Please count how many lines of the entries below contain the string "reliableresearchreports" and reply with that number alone.

━━━ PROVIDED RECORDS ━━━

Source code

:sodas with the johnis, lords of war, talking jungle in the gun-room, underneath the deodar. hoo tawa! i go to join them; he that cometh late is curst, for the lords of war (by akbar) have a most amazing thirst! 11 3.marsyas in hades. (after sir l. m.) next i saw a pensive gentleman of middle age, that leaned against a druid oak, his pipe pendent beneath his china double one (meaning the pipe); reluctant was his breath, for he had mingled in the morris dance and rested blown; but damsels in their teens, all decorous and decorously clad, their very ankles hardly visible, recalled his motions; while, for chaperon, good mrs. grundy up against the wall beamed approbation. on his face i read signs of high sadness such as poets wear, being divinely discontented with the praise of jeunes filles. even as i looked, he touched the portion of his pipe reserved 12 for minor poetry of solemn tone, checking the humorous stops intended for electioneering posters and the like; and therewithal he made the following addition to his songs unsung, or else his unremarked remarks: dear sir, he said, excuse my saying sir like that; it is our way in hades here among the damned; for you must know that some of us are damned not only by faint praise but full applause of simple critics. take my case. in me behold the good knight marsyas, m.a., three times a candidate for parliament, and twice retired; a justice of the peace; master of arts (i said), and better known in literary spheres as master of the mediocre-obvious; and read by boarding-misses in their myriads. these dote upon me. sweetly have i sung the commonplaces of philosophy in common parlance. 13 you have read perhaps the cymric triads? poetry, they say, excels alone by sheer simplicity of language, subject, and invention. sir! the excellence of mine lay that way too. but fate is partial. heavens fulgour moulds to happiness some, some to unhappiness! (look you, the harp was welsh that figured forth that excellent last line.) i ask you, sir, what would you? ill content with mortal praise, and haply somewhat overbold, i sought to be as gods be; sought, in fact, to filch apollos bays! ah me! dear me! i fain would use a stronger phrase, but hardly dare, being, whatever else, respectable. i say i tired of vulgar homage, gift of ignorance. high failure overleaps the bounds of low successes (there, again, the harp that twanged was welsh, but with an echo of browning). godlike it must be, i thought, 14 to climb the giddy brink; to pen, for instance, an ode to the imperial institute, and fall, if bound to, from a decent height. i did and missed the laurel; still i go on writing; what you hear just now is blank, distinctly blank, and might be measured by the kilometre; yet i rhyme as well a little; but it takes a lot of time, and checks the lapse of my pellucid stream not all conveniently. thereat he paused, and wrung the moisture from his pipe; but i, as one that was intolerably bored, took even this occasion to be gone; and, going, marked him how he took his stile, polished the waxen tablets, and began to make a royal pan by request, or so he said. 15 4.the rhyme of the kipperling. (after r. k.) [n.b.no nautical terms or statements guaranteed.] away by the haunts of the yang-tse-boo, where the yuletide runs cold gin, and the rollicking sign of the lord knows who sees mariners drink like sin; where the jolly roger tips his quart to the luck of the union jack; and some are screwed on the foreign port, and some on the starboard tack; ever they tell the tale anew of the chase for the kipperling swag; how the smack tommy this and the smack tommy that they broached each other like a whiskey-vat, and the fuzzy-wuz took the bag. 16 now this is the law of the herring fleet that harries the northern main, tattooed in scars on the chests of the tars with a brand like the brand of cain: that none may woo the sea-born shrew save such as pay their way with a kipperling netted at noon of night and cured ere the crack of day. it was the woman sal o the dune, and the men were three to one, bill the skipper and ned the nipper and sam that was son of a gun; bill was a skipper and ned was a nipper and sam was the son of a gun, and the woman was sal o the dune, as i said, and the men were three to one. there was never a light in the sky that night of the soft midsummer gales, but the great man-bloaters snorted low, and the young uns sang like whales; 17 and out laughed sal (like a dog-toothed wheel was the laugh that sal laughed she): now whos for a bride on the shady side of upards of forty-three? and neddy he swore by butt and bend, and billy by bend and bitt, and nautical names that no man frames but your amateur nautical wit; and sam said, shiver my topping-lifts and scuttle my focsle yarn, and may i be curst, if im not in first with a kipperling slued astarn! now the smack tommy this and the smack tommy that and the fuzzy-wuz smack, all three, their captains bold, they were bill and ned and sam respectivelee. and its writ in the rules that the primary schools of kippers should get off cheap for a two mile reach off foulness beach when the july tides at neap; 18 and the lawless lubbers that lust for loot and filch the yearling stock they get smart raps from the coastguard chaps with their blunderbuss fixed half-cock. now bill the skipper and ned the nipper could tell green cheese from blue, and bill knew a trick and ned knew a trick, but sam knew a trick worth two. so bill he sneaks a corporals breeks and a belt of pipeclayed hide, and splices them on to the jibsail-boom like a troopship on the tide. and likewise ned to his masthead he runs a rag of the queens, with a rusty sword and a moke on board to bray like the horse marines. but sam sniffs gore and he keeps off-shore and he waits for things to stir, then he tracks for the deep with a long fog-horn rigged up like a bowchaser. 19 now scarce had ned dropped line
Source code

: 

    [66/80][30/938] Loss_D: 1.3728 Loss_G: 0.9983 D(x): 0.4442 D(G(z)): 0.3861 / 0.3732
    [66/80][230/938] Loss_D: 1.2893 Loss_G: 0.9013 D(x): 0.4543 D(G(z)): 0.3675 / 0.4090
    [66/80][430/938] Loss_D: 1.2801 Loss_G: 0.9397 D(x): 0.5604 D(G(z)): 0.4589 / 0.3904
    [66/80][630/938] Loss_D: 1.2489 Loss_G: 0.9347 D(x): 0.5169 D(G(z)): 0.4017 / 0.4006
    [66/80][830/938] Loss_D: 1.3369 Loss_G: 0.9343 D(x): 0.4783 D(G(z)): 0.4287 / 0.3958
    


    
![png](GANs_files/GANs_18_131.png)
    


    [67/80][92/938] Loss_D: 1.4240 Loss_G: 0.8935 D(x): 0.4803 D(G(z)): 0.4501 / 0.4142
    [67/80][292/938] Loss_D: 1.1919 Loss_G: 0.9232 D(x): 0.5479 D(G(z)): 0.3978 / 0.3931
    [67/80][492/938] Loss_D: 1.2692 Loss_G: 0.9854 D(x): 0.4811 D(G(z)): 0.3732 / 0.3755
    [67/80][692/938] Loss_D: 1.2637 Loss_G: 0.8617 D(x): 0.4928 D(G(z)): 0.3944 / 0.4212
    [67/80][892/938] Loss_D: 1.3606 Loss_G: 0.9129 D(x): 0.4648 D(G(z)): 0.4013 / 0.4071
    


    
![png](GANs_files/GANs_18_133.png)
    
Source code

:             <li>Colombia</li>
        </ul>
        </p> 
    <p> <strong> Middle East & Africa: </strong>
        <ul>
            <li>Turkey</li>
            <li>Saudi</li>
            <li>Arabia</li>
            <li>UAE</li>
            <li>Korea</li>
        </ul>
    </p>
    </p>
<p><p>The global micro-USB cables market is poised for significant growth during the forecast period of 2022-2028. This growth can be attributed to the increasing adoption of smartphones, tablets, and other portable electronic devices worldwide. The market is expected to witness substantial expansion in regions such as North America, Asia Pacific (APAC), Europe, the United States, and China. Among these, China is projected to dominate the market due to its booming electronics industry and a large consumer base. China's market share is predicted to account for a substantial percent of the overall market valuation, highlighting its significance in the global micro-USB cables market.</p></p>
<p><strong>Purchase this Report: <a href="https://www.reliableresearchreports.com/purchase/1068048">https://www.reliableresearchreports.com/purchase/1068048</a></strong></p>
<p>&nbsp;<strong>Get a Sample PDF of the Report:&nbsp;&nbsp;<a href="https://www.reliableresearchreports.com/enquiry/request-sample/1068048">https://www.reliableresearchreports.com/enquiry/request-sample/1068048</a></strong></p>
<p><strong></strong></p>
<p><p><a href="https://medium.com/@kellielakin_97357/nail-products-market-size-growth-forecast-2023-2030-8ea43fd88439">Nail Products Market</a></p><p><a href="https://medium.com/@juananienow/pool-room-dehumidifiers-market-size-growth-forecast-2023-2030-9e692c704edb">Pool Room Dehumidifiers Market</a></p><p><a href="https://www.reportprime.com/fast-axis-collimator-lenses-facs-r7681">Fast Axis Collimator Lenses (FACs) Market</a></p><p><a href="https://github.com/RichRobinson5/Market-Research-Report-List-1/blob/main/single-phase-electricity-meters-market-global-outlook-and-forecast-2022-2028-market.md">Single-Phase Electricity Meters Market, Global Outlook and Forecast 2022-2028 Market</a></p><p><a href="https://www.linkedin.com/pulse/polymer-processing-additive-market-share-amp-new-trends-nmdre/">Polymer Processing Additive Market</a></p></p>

━━━

TASK SOLUTION: 2